(Collected data entries)
+---+
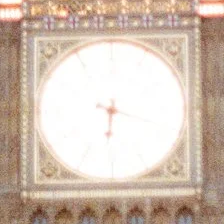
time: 6:17
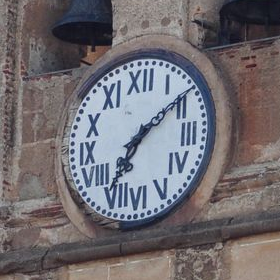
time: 7:09
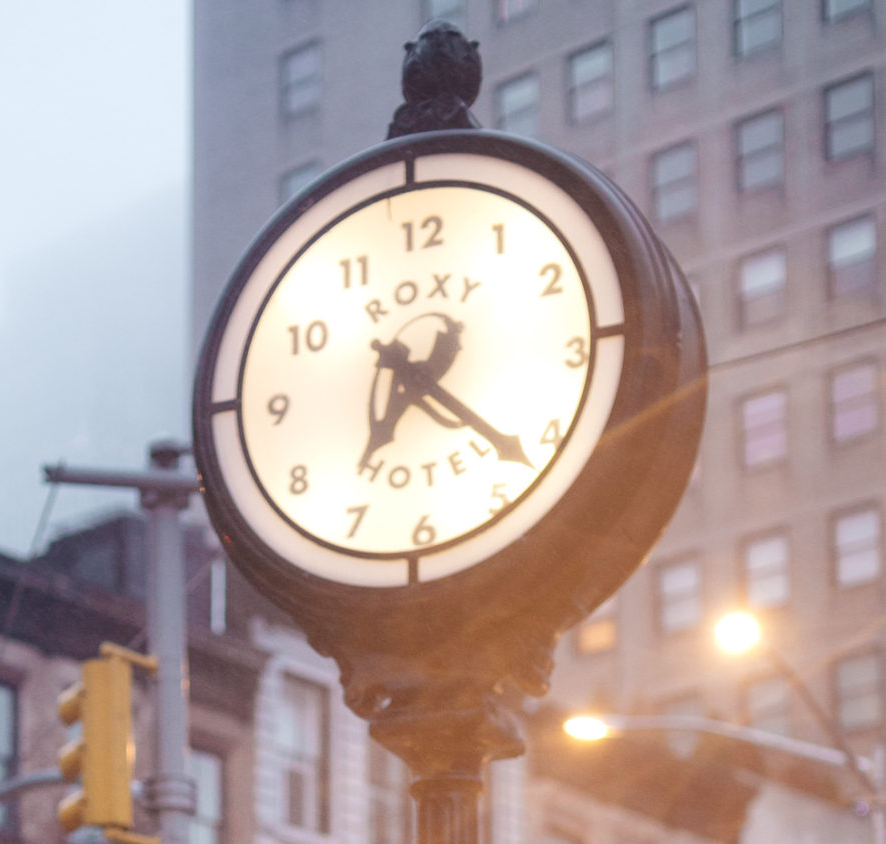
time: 7:21
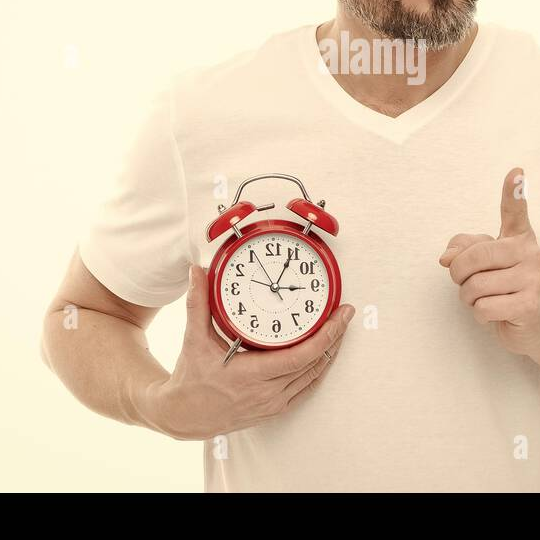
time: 3:04
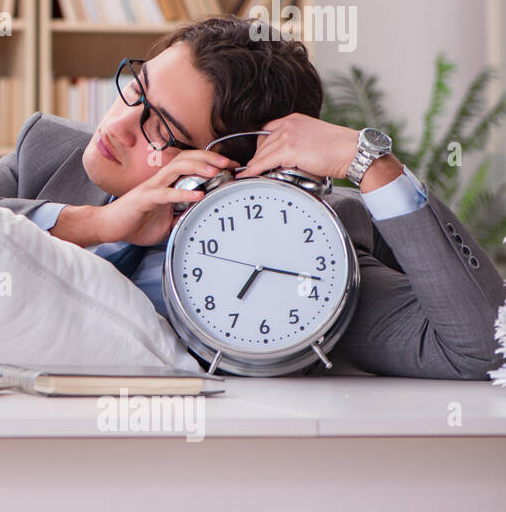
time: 7:17
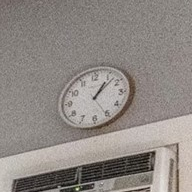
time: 1:07
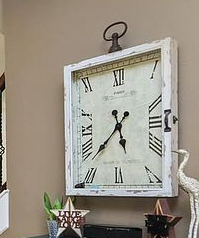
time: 5:37
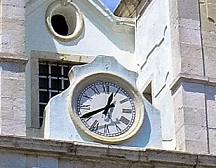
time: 12:40
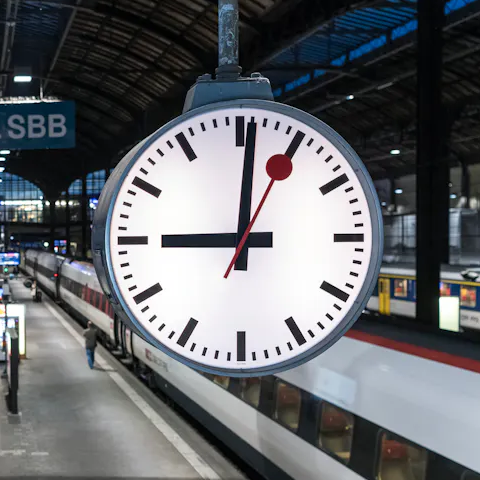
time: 9:01
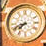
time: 7:41
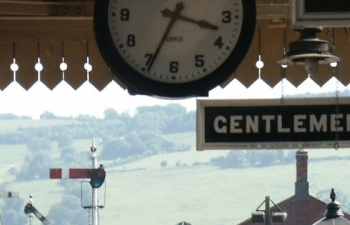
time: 3:34
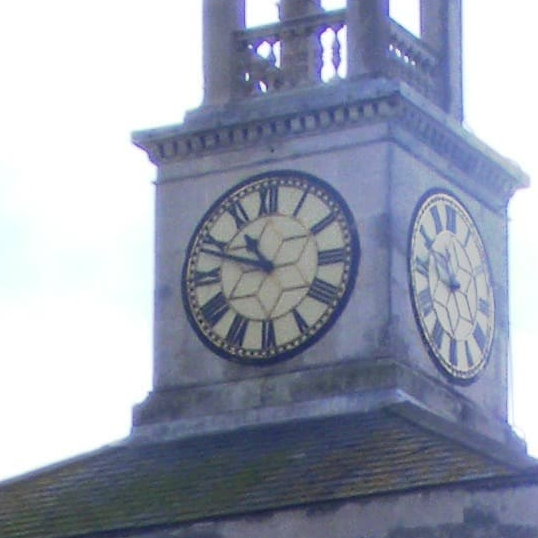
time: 10:48
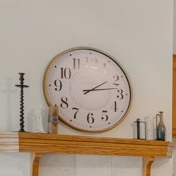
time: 2:13
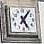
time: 5:06
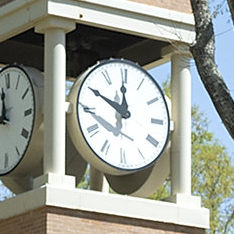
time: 11:49
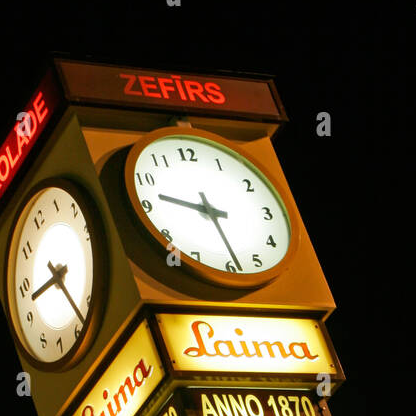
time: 9:28
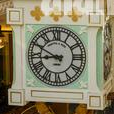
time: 8:49
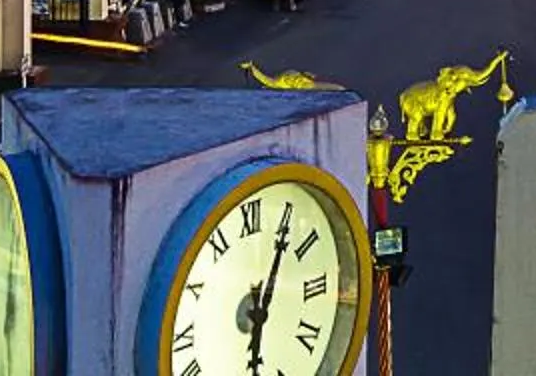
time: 6:05
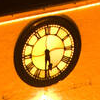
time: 5:30
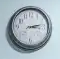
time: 3:13
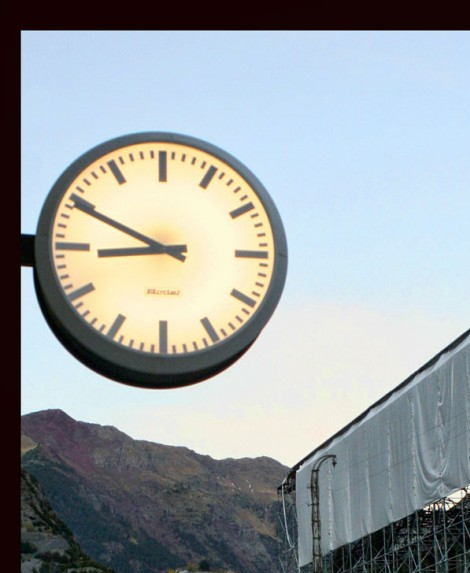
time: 8:49
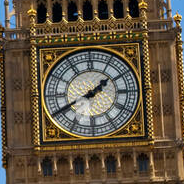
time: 1:40
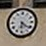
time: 6:21
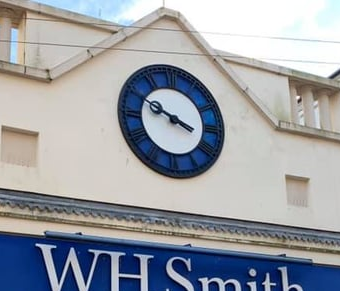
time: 3:49
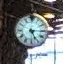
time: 5:15
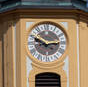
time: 2:48
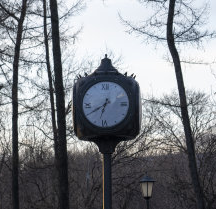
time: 6:40
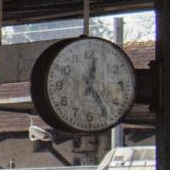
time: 12:24
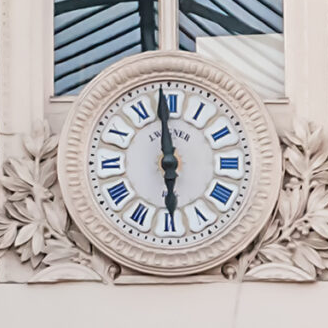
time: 5:58
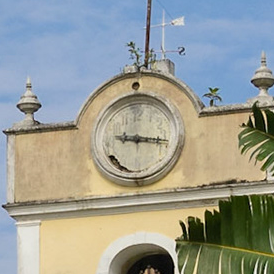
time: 9:15
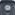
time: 3:43
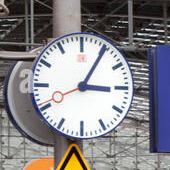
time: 3:05
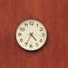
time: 4:34
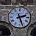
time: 2:26
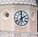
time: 1:59
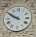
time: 9:50
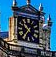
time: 10:36
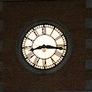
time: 8:16
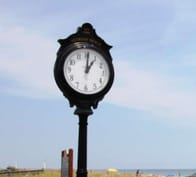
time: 1:01
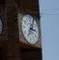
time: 3:04
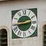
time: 2:44
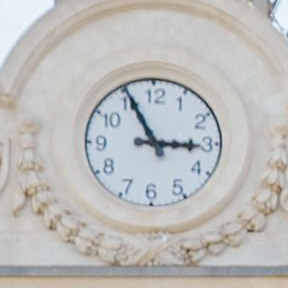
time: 2:55
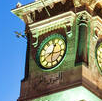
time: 12:41
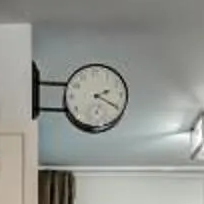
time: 2:19
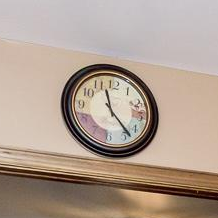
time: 11:23
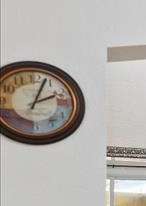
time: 2:03
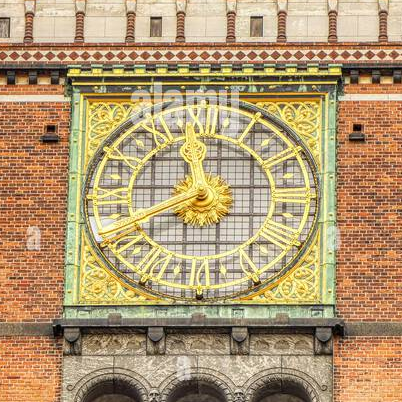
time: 11:41
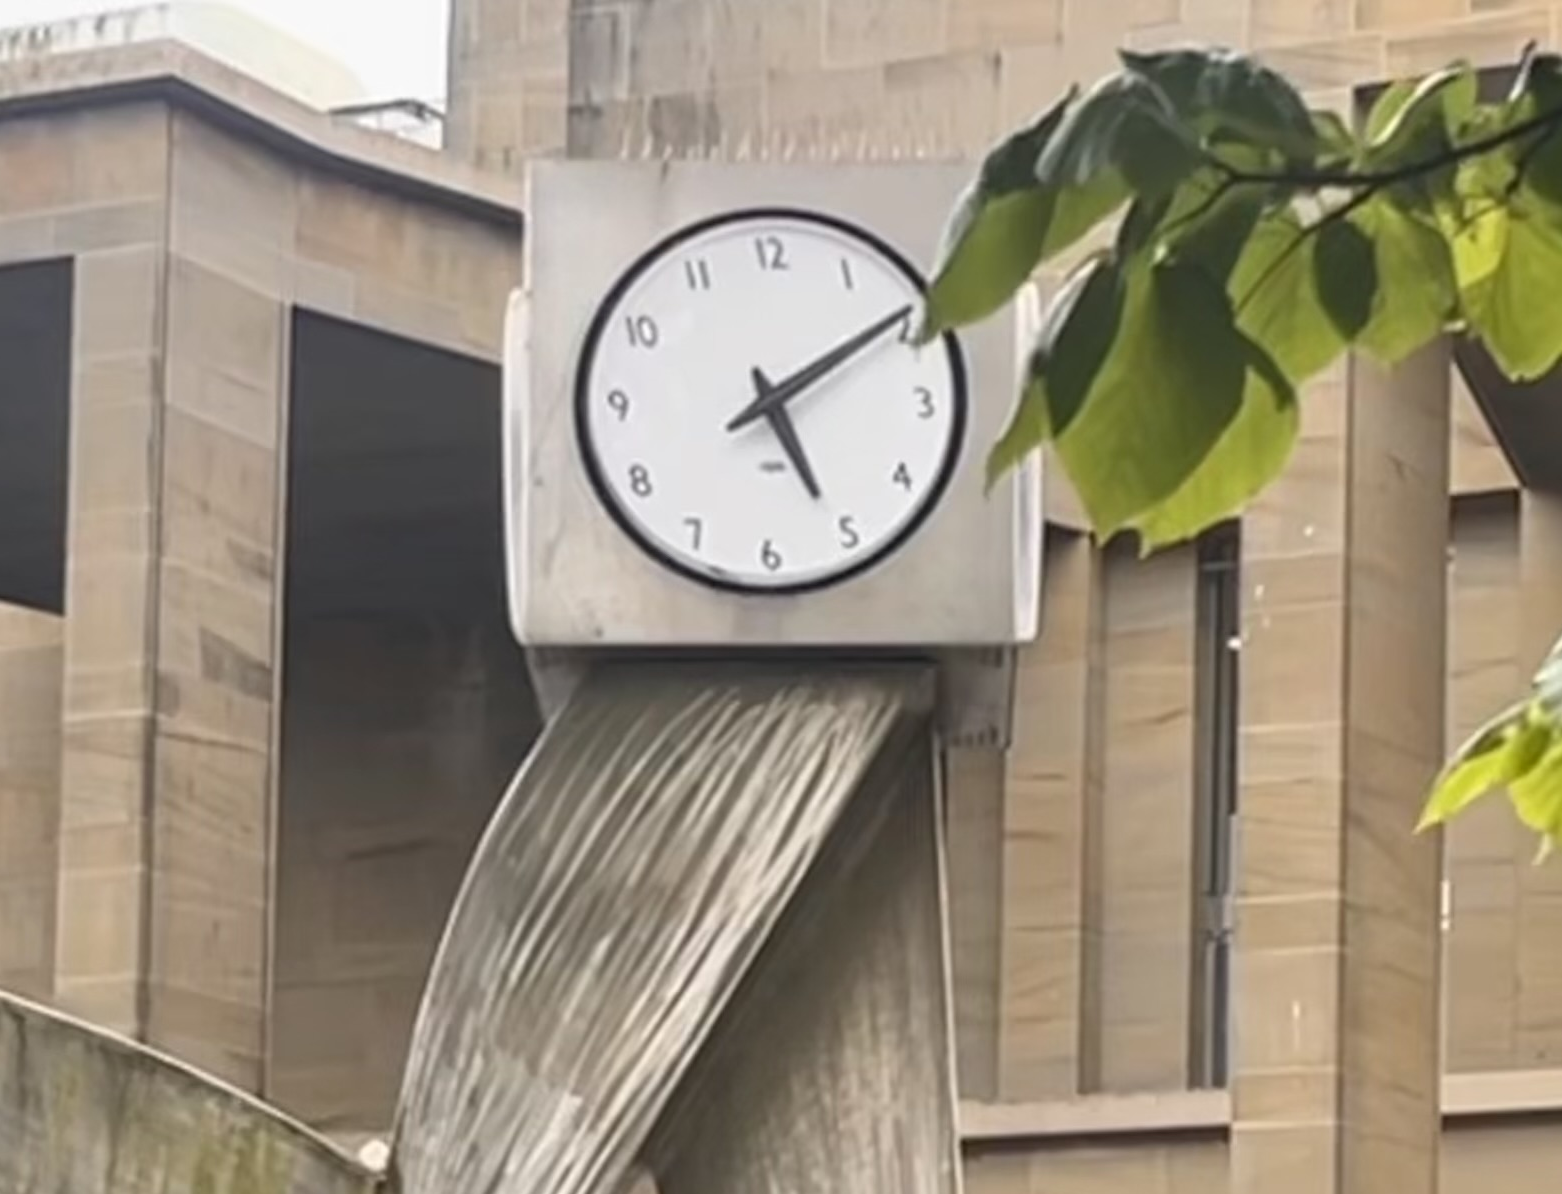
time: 5:09
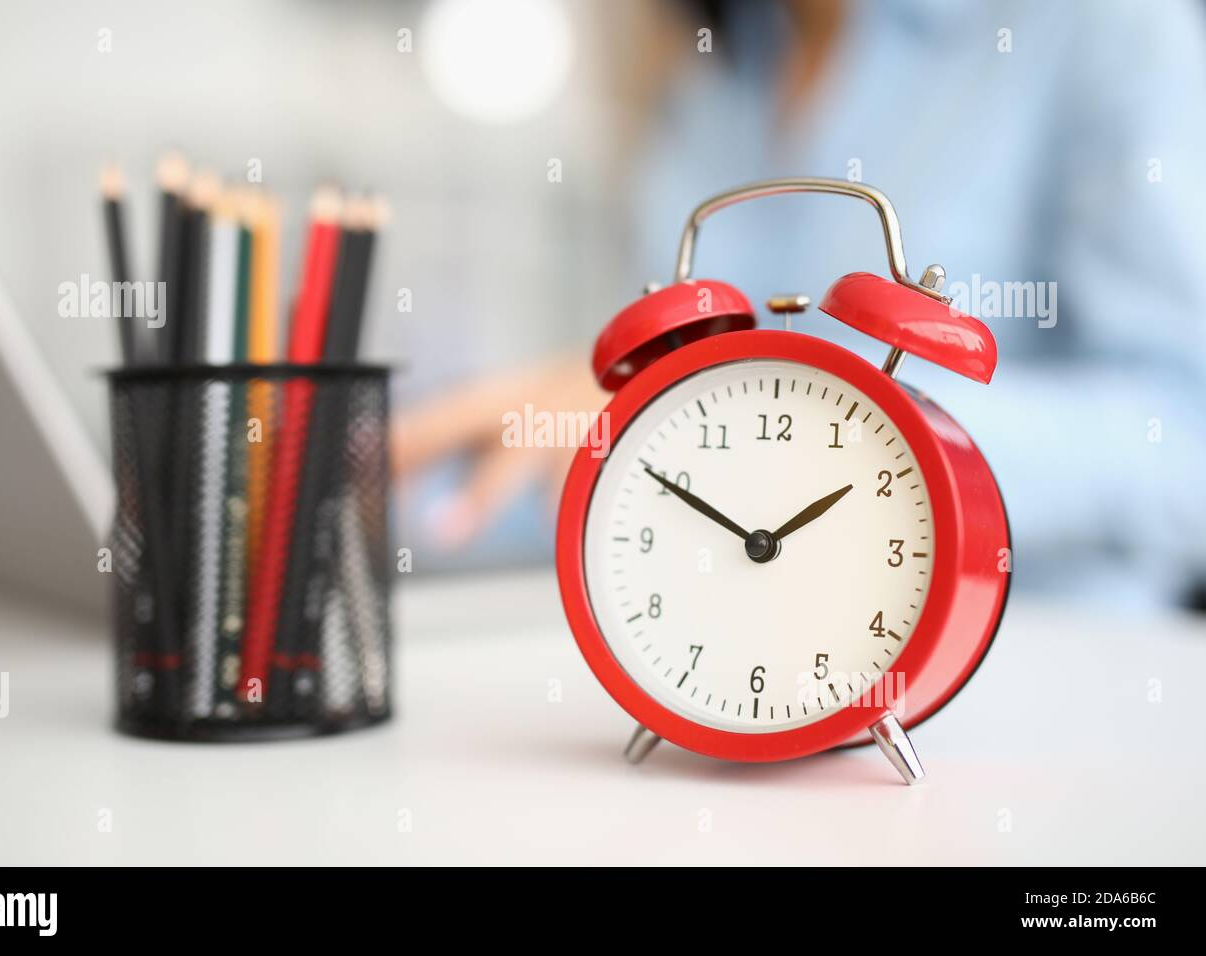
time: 1:49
+---+
_Given task_: Rewrite the lines above, replacing "time" with "reading" wherever it occurs and keeping everything else the same, and omit the pictures.

_Complete answer_:
reading: 6:17
reading: 7:09
reading: 7:21
reading: 3:04
reading: 7:17
reading: 1:07
reading: 5:37
reading: 12:40
reading: 9:01
reading: 7:41
reading: 3:34
reading: 10:48
reading: 2:13
reading: 5:06
reading: 11:49
reading: 9:28
reading: 8:49
reading: 6:05
reading: 5:30
reading: 3:13
reading: 8:49
reading: 1:40
reading: 6:21
reading: 3:49
reading: 5:15
reading: 2:48
reading: 6:40
reading: 12:24
reading: 5:58
reading: 9:15
reading: 3:43
reading: 3:05
reading: 4:34
reading: 2:26
reading: 1:59
reading: 9:50
reading: 10:36
reading: 8:16
reading: 1:01
reading: 3:04
reading: 2:44
reading: 2:55
reading: 12:41
reading: 2:19
reading: 11:23
reading: 2:03
reading: 11:41
reading: 5:09
reading: 1:49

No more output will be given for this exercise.